• EXTRACT PROVIDED:
──────────
House debates

Monday, 16 June 2014

Bills

Migration Legislation Amendment Bill (No. 1) 2014; Second Reading

7:40 pm

Photo of Graham PerrettGraham Perrett (Moreton, Australian Labor Party) Share this | Hansard source

I rise to speak on the Migration Legislation Amendment Bill (No. 1) 2014. Deputy Speaker Vasta, with your Italian background you would well know that our migration framework underpins our economic and social growth. Since World War 2 we have had over seven million people arrive in Australia. In fact, you could say that we have had a migration scheme running for about 226 years, apart from Indigenous Australians.

For most of those 226 years—I think in fact for 224 years—the number one source of migrants to Australia was Great Britain. We see that on our flag, the Union Jack having predominance on our flag, with the Cross of St Andrew, from Scotland, the Cross of St Patrick, from Ireland, the Cross of St George, from England—unfortunately the Welsh do not get a look in, but that is something for the United Kingdom to sort out. For 224 years of our migration program, Great Britain has been the number one source. In the last two years we have seen something interesting. The number one source country has changed. Two years ago China was the number one source and then one year ago India was the number one source, reflecting the changing face of Australia.

Migration is an emotive topic. People are arriving here as skilled migrants, or through family reunification or through love or as people seeking asylum. We see people try to exploit it. We even see ignorant people in this chamber try to make mileage out of the fact that people, when their family is in dire straits, will do anything. They will try to rake up $10,000 or go into hock to criminals to try to put their children into a safe place. I know that I would do anything to give my children a safe haven if my environment had changed such that they were being persecuted. This is not to mention that you cannot seek asylum when you are starving to death. That is not legitimate grounds under any treaty for coming to Australia. You cannot seek asylum in Australia when your country is going underwater because of climate change and rising sea levels. That is not a legitimate ground at the moment. Obviously it will become more of a factor, but the reality is that the treaties we have signed that give us obligations will let you flee persecution and come to Australia, but we will not let you come here if you are starving to death or drowning.
──────────
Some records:
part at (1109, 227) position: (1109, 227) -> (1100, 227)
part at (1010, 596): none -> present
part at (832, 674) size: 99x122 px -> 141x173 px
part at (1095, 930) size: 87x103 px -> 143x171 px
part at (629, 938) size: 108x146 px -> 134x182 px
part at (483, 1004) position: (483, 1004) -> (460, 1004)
──────────
• YOUR OBJECTIVE: Retype the passage from the House debate on the migration bill, starting with "Migration Legislation Amendment Bill (No. 1) 2014;" and going on through "from Indigenous Australians.".

• TASK RESULT:
Migration Legislation Amendment Bill (No. 1) 2014; Second Reading

7:40 pm

Photo of Graham PerrettGraham Perrett (Moreton, Australian Labor Party) Share this | Hansard source

I rise to speak on the Migration Legislation Amendment Bill (No. 1) 2014. Deputy Speaker Vasta, with your Italian background you would well know that our migration framework underpins our economic and social growth. Since World War 2 we have had over seven million people arrive in Australia. In fact, you could say that we have had a migration scheme running for about 226 years, apart from Indigenous Australians.